▶ _TASK BRIEF_
If "zoomed" shows up in a line of the material, return that line.

▶ _SOURCE DATA_
#####

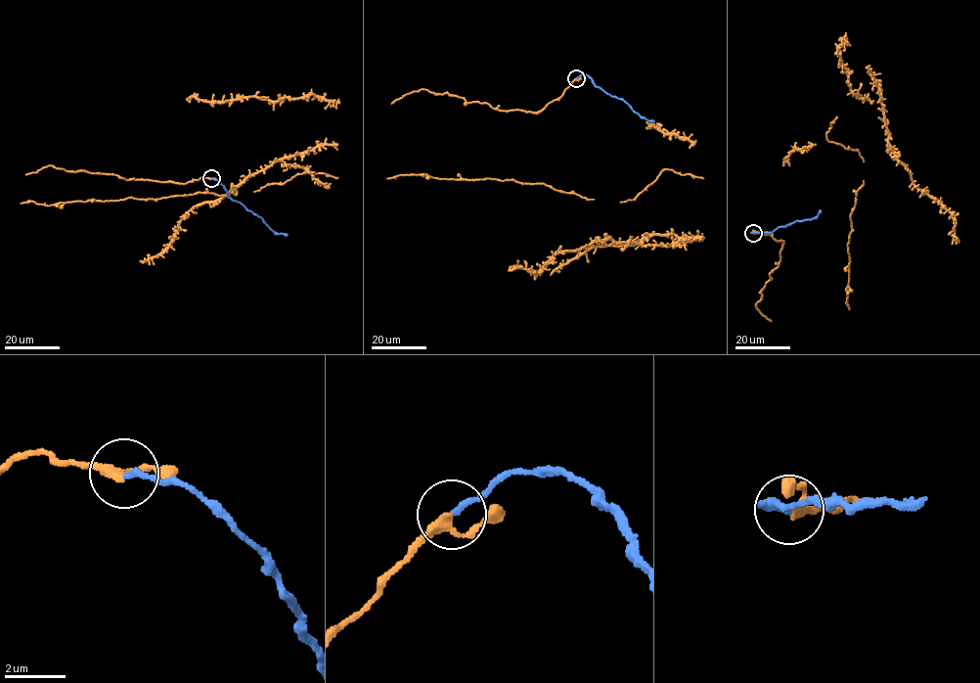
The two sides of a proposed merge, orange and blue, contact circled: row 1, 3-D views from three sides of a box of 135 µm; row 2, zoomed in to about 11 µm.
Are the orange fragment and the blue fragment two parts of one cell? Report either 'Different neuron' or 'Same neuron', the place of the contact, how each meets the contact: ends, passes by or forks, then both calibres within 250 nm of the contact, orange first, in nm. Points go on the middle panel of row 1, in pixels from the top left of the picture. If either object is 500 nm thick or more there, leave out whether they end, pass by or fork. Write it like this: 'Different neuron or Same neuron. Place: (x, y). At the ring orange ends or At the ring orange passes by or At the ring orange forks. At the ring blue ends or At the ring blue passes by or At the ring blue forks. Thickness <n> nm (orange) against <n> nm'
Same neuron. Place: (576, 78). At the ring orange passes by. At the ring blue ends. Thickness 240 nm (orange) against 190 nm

#####

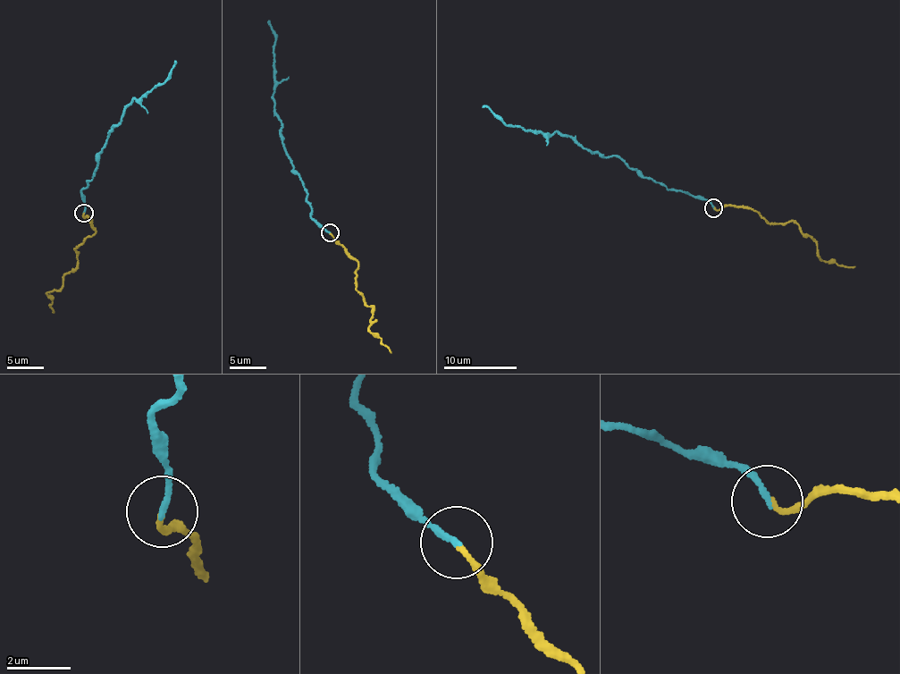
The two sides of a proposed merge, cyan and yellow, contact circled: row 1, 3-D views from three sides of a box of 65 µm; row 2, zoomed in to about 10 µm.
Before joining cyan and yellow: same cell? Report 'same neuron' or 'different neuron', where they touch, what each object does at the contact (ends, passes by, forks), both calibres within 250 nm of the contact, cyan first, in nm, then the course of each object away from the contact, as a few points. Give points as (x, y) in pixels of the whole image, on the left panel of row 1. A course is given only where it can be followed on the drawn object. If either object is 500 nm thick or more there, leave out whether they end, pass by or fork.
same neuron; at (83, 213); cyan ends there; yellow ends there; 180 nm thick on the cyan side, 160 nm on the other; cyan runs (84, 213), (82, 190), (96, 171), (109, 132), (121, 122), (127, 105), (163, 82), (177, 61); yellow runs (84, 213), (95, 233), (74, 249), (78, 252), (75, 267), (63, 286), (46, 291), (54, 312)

#####

▶ _THE COMPLETED TASK_
The two sides of a proposed merge, orange and blue, contact circled: row 1, 3-D views from three sides of a box of 135 µm; row 2, zoomed in to about 11 µm.
The two sides of a proposed merge, cyan and yellow, contact circled: row 1, 3-D views from three sides of a box of 65 µm; row 2, zoomed in to about 10 µm.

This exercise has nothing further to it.